[Data extracted from a collection]

______________________________

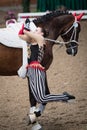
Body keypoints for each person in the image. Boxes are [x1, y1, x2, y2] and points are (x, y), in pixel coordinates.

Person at [18, 21, 75, 116]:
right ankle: (64, 97)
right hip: (31, 71)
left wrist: (26, 27)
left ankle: (65, 97)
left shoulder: (40, 39)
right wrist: (24, 27)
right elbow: (20, 35)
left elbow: (27, 33)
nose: (34, 31)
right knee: (38, 98)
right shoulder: (32, 40)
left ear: (42, 33)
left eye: (36, 30)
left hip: (37, 70)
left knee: (42, 98)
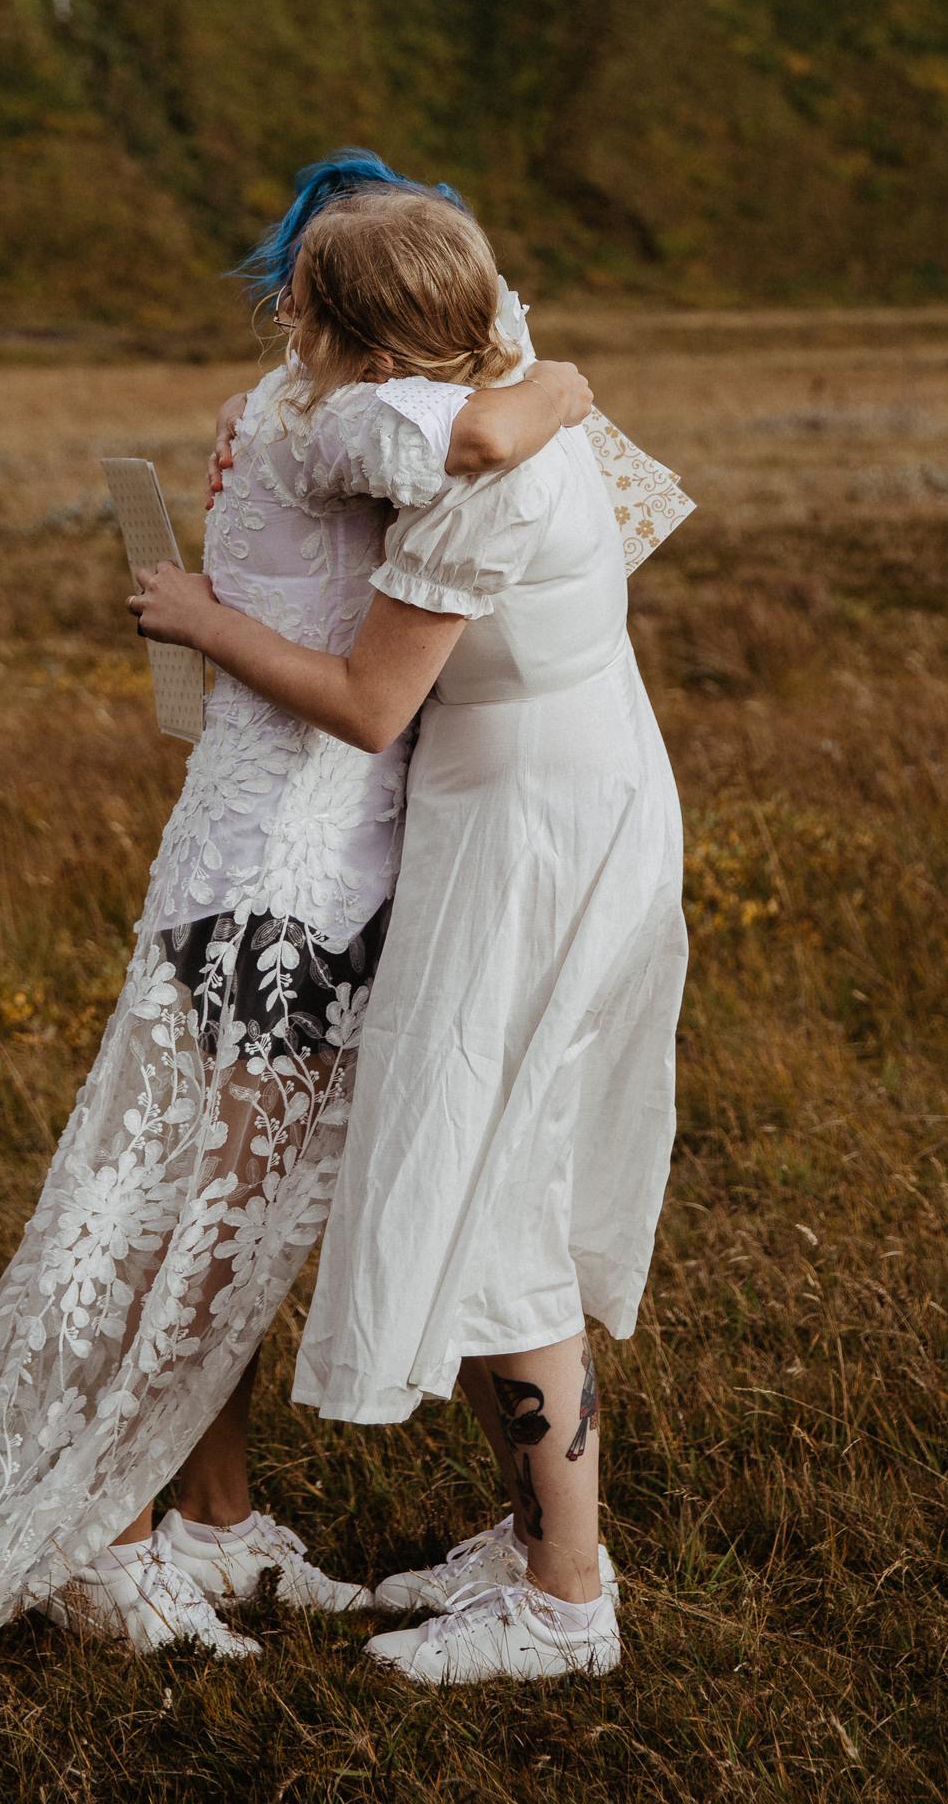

______________________________

» EXERCISE GOAL
Starting with the line containing "left shoulder: (40, 39)" and ending with the last line of the records above, write out each line exactly; no pictures.

» RESULT OF THE TASK
left shoulder: (40, 39)
right wrist: (24, 27)
right elbow: (20, 35)
left elbow: (27, 33)
nose: (34, 31)
right knee: (38, 98)
right shoulder: (32, 40)
left ear: (42, 33)
left eye: (36, 30)
left hip: (37, 70)
left knee: (42, 98)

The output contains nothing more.